Vor dem Hintergrund solcher Produktionen wecken Bemühungen, die bezeichnenden wie auch die kontextuellen Funktionen des Wortes zu unterlaufen, durchaus Symphathie. A.J. Weigonis Versuch in seinem Lyrikspagat "vorläufiges zum ästheTrick des widerspruchs oder die ver(fuß)ballhornung von mühStick", die Grenzen der Lyrik zu sprengen und gleichzeitig Lyrik zu schaffen, erhält seinen Sinn nur durch den negativen Bezug auf ihn: "this is not schwitters speaking - this is the zuphallsgenerator". Dechifrierungsversuche dieser Art von einstürzenden Satzbauten laufen notgedrungen ins Leere. Möglich, daß hier - wie im Klappentext die "Sinnfrage" dann doch wieder positiv zu erklären versucht wird - eine "wildgewordene Signifikantenkette" der "Dezentrierung des Subjekts" huldigt. Doch ist das schmale Bändchen ein Musterbeispiel dafür, daß diese behauptete "Wildheit" in sich implodiert wie die Bildröhre eines Fernsehgeräts. Was zurückbleibt, ist die Schwärze der gedruckten Buchstaben. Interessant werden solche Zertrümmerungsbemühungen erst da wieder, wo das pseudophilosophisch-artifizielle zurücktritt hinter den Bewußtseinsstrom einer Assoziationskette, die versucht, in der Zerstörung der schal gewordenen Hülle von Überlieferungen einen wie auch immer beschaffenen substantiellen Kern freizulegen.
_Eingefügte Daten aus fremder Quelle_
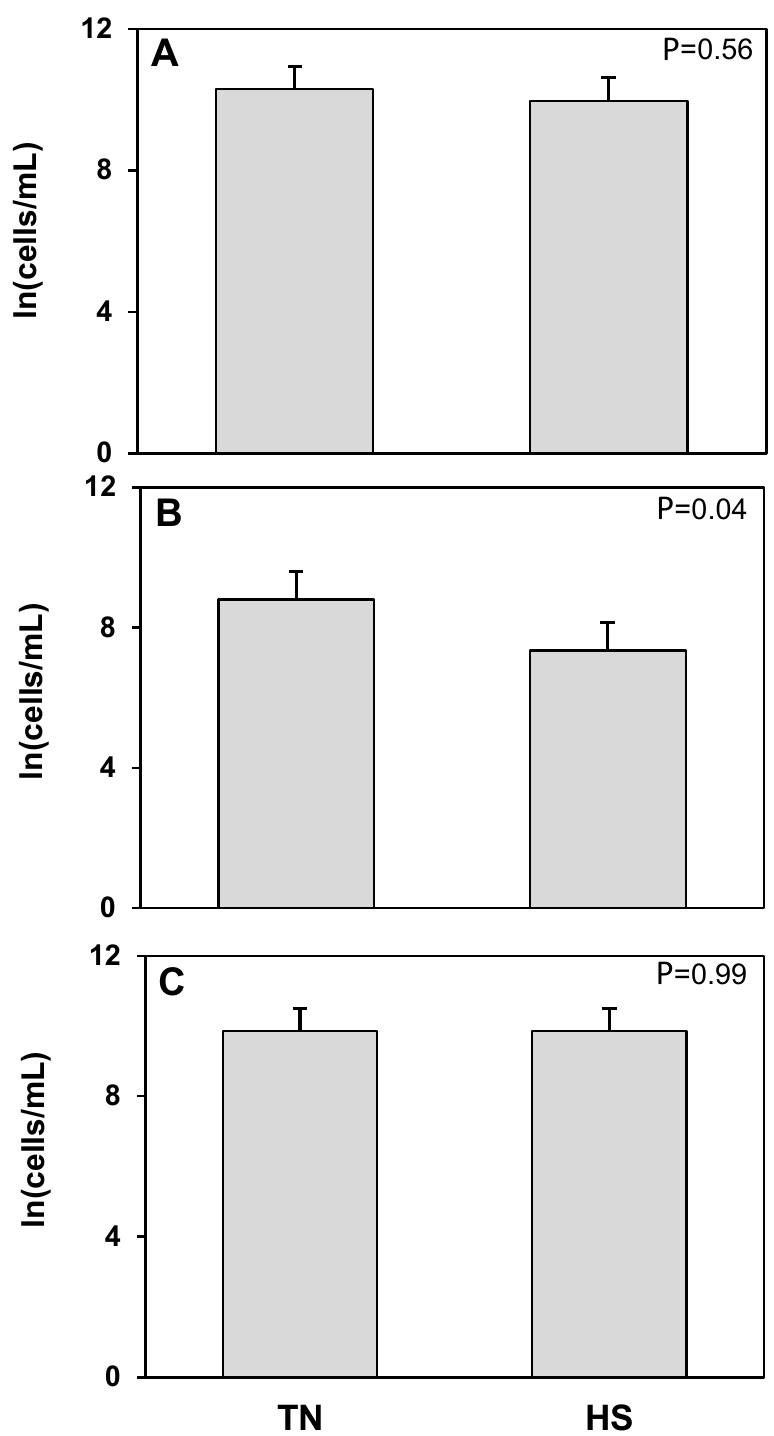
Figure 4. Heat stress (HS) impacts on granulocyte (Granulocyte + CD45 + ) cell concentration in milk compared to thermoneutral (TN) conditions. ( A ) Total cells, ( B ) live cells (propidium iodide negative; PI − ), and ( C ) dead cells (propidium iodide positive; PI + ). Cell population data were natural log transformed for statistical analysis. Values presented are least square means of natural log transformed data with error bars presenting the SEM (n = 10).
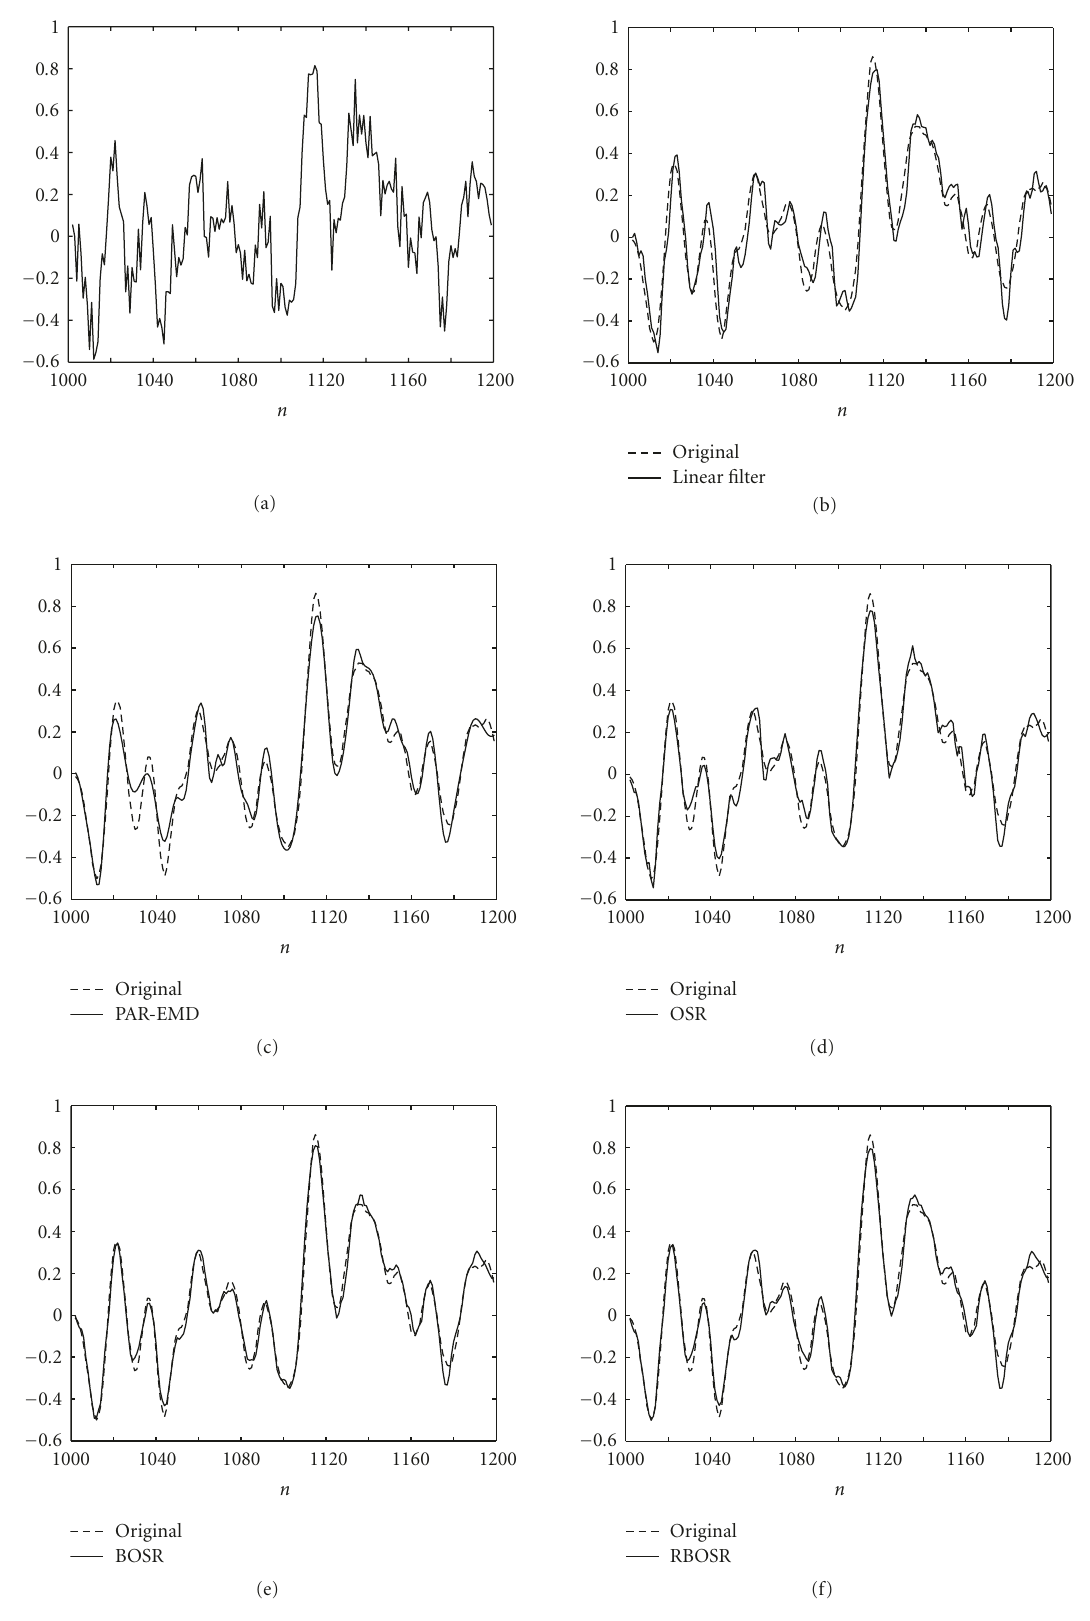
Figure 4: Denoising performance. Shown in dash lines are the original signal and the solid lines are denoised signals. (a) Noisy signal, (b) linear Butterworth filter, (c) PAR-EMD, (d) OSR, (e) BOSR, (f)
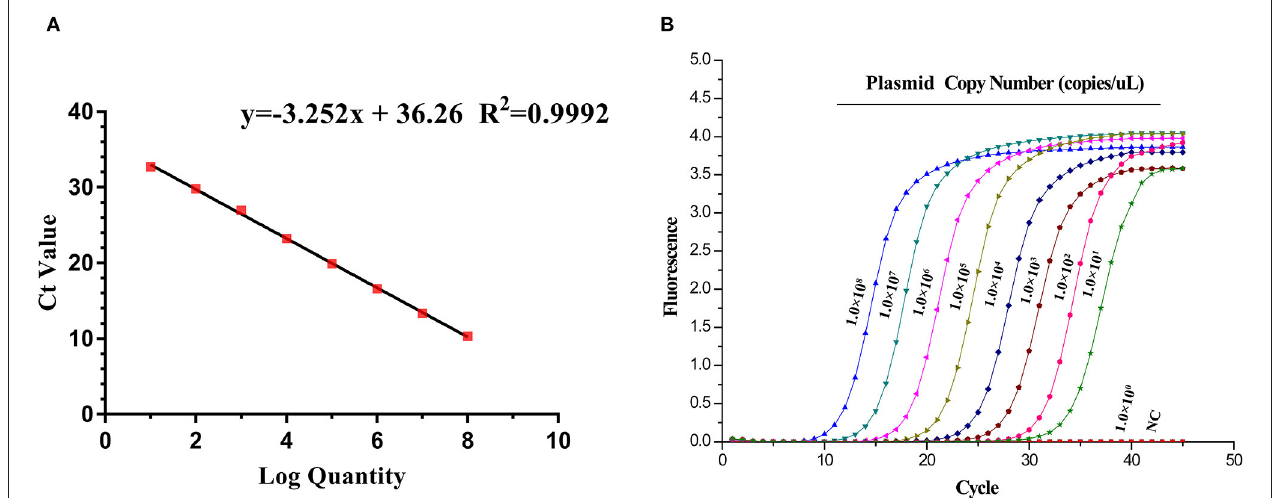
FIGURE 2 | Standard curve and sensitivity tests for A137R gene-based real-time PCR assay of ASFV. (A) Establishment of standard curve for A137R gene-based real-time PCR. The 10-fold serial dilutions ranging from 1.0 × 10 8 to 1.0 × 10 1 copies/ µ L of DNA plasmid were tested in the real-time PCR. Each point corresponds to the mean value of three replicates. The optimal standard formula is y = − 3.252x + 36.26, and the correlation coefficient is 0.9992. (B) Sensitivity tests for A137R gene-based real-time PCR assay of ASFV. Ten-fold serial dilutions of the DNA plasmid were used to perform the real-time PCR to obtain the expanded curve of the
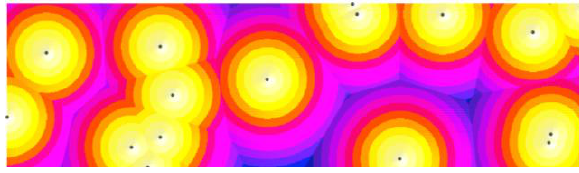
Figure 3. Euclidean Distance Map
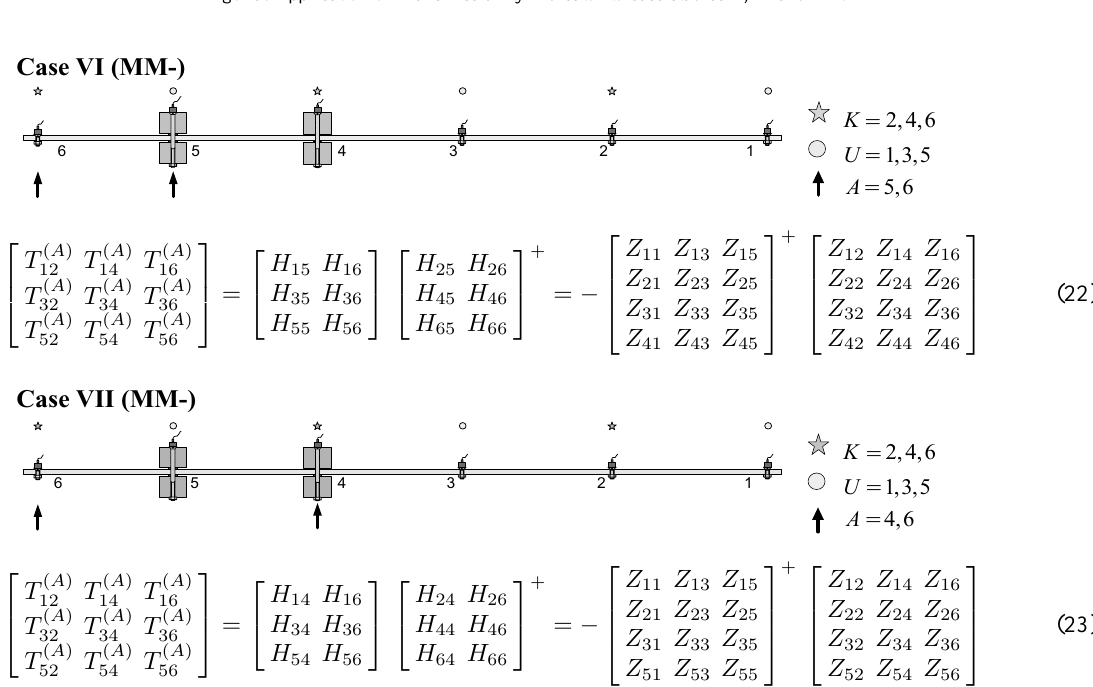
Fig. 18. Application of Transmissibility Indicator to case studies V, VI and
Muschelhaufen Nr. 33/34. Jahresschrift für Literatur. Hg. von Erik Martin. Siegen, 1995

Der innere Raum. Zeitschrift für Literatur. Nr. 1, 1. Jahrgang. Hg. von Ingo Hut und Franz Ralf Willms. Aachen 1995

A.J. Weigoni: "vorläufiges zum ästheTrick des widerspruchs oder die ver(fuß)ballhornung von mühStick". Mettmann o.J.